_Goal of the exercise_.
For the data below, restate word for word only the lines from the line containing "568,683 557,688 620,723" through the line containing "331H879V403C851 399 818", both ends included.

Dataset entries
--------

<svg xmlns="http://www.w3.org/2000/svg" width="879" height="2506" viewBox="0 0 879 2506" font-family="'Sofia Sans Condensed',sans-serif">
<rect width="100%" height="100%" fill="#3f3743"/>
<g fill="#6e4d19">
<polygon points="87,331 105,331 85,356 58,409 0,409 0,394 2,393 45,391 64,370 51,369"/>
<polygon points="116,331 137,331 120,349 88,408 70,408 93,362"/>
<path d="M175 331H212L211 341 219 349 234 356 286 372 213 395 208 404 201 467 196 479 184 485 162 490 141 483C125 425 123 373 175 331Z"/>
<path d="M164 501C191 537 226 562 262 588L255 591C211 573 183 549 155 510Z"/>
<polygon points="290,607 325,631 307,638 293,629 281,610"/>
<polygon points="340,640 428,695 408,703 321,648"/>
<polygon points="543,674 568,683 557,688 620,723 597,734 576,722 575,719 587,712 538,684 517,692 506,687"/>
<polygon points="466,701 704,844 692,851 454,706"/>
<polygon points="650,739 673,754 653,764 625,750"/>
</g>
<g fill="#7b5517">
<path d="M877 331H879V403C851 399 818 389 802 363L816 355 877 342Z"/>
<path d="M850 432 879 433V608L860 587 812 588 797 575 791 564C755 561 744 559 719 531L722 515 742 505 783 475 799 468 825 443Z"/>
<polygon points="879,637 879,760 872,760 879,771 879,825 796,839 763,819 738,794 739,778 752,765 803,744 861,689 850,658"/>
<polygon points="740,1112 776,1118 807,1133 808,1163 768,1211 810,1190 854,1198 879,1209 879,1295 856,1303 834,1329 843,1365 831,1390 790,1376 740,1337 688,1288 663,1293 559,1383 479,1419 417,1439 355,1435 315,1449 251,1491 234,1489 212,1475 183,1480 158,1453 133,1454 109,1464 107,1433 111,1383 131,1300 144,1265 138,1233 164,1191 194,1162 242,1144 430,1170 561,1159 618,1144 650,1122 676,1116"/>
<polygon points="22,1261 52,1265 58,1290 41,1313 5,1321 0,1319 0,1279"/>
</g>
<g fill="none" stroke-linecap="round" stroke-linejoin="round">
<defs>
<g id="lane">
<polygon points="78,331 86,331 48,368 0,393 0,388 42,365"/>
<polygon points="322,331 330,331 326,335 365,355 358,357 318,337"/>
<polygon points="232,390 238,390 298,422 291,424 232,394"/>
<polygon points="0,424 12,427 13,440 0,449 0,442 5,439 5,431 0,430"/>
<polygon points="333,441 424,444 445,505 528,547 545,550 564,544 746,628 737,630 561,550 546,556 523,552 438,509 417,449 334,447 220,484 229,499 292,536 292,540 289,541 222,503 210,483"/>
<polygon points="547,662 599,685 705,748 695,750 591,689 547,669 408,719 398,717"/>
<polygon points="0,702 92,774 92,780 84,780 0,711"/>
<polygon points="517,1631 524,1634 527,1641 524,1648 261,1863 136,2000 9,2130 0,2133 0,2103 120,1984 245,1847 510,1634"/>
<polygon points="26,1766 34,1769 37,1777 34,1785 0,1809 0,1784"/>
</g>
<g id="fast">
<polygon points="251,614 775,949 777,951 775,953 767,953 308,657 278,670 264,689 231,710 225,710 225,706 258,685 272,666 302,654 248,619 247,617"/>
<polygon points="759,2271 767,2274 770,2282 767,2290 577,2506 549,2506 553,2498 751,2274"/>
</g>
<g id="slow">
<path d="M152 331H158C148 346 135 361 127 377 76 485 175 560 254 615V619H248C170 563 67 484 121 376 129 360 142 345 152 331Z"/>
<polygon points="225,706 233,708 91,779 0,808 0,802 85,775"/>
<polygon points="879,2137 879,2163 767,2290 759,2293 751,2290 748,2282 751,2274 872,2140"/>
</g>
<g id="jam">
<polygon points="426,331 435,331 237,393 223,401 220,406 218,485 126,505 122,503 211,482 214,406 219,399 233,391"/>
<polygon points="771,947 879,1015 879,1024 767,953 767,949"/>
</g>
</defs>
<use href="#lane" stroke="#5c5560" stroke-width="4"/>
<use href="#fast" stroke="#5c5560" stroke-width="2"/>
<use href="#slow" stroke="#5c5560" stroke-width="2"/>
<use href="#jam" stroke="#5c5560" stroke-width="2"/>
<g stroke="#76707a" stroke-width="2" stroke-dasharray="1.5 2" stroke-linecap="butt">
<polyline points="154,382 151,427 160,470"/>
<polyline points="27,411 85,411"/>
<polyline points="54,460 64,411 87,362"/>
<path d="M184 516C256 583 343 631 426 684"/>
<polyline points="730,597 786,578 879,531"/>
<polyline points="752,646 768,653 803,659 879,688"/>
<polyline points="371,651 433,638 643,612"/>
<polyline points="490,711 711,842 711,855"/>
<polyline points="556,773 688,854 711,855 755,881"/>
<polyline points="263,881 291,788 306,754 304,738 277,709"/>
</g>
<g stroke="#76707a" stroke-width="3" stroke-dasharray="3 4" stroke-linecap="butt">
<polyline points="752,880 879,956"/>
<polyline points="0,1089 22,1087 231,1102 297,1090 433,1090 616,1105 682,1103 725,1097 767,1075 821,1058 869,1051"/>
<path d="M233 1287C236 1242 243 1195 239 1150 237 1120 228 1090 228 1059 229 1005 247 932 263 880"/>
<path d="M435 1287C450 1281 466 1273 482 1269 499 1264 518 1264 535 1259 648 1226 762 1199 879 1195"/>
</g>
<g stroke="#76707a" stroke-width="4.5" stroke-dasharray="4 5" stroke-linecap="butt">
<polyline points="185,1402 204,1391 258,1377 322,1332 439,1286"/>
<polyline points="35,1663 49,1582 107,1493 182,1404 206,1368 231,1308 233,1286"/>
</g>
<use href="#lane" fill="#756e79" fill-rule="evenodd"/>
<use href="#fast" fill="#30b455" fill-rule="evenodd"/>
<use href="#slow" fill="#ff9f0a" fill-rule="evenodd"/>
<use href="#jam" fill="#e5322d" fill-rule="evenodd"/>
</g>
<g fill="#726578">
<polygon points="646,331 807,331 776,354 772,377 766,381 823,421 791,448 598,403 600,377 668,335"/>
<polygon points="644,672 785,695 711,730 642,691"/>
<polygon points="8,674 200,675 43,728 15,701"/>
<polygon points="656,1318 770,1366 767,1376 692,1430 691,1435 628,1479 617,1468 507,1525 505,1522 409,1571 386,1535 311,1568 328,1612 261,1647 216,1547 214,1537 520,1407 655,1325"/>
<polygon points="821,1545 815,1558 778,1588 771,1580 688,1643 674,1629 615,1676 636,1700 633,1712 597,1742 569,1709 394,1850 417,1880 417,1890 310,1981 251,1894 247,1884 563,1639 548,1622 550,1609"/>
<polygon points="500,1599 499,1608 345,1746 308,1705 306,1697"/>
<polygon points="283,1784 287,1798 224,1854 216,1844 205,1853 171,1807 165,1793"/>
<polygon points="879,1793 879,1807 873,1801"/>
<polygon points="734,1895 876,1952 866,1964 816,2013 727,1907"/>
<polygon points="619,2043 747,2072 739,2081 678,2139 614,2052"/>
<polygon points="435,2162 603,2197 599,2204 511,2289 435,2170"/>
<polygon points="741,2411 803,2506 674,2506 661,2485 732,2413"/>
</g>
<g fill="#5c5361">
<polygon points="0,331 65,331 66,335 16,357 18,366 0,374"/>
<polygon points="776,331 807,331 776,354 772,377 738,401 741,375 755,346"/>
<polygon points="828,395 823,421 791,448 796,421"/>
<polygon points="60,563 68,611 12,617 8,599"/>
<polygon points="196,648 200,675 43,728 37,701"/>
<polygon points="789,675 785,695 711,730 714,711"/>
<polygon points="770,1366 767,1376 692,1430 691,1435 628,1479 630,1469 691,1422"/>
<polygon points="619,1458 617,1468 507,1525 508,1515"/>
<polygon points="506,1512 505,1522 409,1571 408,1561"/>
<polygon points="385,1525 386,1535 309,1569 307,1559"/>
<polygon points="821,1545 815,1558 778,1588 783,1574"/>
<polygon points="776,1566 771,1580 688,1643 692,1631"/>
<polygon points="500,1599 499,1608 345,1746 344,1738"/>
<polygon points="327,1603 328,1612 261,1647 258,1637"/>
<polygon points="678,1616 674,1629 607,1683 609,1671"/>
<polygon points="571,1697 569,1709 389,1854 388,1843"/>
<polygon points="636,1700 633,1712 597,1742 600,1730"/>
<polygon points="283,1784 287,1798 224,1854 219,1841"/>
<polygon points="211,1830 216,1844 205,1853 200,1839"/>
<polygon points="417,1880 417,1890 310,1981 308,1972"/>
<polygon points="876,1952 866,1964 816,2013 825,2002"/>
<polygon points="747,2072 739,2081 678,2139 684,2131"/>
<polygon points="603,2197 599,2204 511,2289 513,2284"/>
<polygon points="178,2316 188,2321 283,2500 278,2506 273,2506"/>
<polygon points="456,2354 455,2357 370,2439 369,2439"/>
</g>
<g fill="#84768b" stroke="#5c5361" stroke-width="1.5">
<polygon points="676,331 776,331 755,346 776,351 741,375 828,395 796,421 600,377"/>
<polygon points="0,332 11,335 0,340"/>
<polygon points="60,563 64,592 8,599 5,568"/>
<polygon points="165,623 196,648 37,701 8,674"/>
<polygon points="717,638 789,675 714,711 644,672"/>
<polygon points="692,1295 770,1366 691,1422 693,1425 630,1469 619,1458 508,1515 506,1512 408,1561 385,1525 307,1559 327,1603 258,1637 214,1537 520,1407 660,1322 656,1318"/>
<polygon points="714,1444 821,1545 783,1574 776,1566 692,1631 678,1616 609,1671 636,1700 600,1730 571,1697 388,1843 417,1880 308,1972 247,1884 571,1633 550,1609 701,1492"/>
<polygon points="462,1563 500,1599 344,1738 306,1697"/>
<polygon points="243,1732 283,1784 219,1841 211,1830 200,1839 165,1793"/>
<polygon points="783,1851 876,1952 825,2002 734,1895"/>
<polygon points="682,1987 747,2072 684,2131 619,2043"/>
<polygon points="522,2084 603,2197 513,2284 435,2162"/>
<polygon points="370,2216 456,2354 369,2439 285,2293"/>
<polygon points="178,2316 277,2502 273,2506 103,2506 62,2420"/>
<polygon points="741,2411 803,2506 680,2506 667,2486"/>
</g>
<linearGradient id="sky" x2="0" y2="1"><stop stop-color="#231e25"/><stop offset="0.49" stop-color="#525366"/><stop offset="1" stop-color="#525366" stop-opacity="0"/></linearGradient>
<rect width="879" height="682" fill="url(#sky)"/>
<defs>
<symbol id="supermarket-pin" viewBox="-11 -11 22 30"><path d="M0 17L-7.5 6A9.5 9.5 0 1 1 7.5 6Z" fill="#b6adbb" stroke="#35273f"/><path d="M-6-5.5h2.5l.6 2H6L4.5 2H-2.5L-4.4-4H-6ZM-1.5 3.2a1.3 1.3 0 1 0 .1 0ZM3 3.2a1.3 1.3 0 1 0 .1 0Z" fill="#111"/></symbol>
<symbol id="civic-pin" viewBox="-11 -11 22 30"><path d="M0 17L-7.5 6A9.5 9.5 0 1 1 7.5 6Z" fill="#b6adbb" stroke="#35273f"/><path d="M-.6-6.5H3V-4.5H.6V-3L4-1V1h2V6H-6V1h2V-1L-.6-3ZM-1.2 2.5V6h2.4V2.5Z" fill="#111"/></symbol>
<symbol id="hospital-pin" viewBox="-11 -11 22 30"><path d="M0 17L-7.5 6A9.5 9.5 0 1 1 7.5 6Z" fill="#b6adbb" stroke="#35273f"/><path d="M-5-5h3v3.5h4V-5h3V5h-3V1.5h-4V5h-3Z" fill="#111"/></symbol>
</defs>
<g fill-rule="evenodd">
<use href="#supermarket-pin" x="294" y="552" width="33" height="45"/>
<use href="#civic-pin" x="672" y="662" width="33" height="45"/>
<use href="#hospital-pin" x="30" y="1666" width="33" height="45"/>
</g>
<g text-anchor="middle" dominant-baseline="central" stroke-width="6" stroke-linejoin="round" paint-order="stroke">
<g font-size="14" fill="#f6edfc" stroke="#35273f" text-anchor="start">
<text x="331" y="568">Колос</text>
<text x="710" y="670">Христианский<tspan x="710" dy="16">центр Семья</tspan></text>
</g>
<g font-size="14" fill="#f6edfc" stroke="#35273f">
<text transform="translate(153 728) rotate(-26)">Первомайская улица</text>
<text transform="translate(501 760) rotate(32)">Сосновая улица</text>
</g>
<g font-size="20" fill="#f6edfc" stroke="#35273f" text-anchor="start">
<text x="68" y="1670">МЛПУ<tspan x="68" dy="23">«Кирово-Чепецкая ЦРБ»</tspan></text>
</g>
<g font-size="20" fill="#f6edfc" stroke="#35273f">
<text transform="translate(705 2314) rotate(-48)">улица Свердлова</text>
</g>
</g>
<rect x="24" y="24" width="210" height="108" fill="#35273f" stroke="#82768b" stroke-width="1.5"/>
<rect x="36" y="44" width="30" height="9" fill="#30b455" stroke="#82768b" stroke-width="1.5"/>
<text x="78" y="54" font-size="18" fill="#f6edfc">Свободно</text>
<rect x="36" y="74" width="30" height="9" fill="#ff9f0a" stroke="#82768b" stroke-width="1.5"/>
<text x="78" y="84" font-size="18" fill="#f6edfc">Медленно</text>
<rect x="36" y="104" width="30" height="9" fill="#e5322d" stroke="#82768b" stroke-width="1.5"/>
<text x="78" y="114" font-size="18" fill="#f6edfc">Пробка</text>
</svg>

--------

_Your response_.
<polygon points="543,674 568,683 557,688 620,723 597,734 576,722 575,719 587,712 538,684 517,692 506,687"/>
<polygon points="466,701 704,844 692,851 454,706"/>
<polygon points="650,739 673,754 653,764 625,750"/>
</g>
<g fill="#7b5517">
<path d="M877 331H879V403C851 399 818 389 802 363L816 355 877 342Z"/>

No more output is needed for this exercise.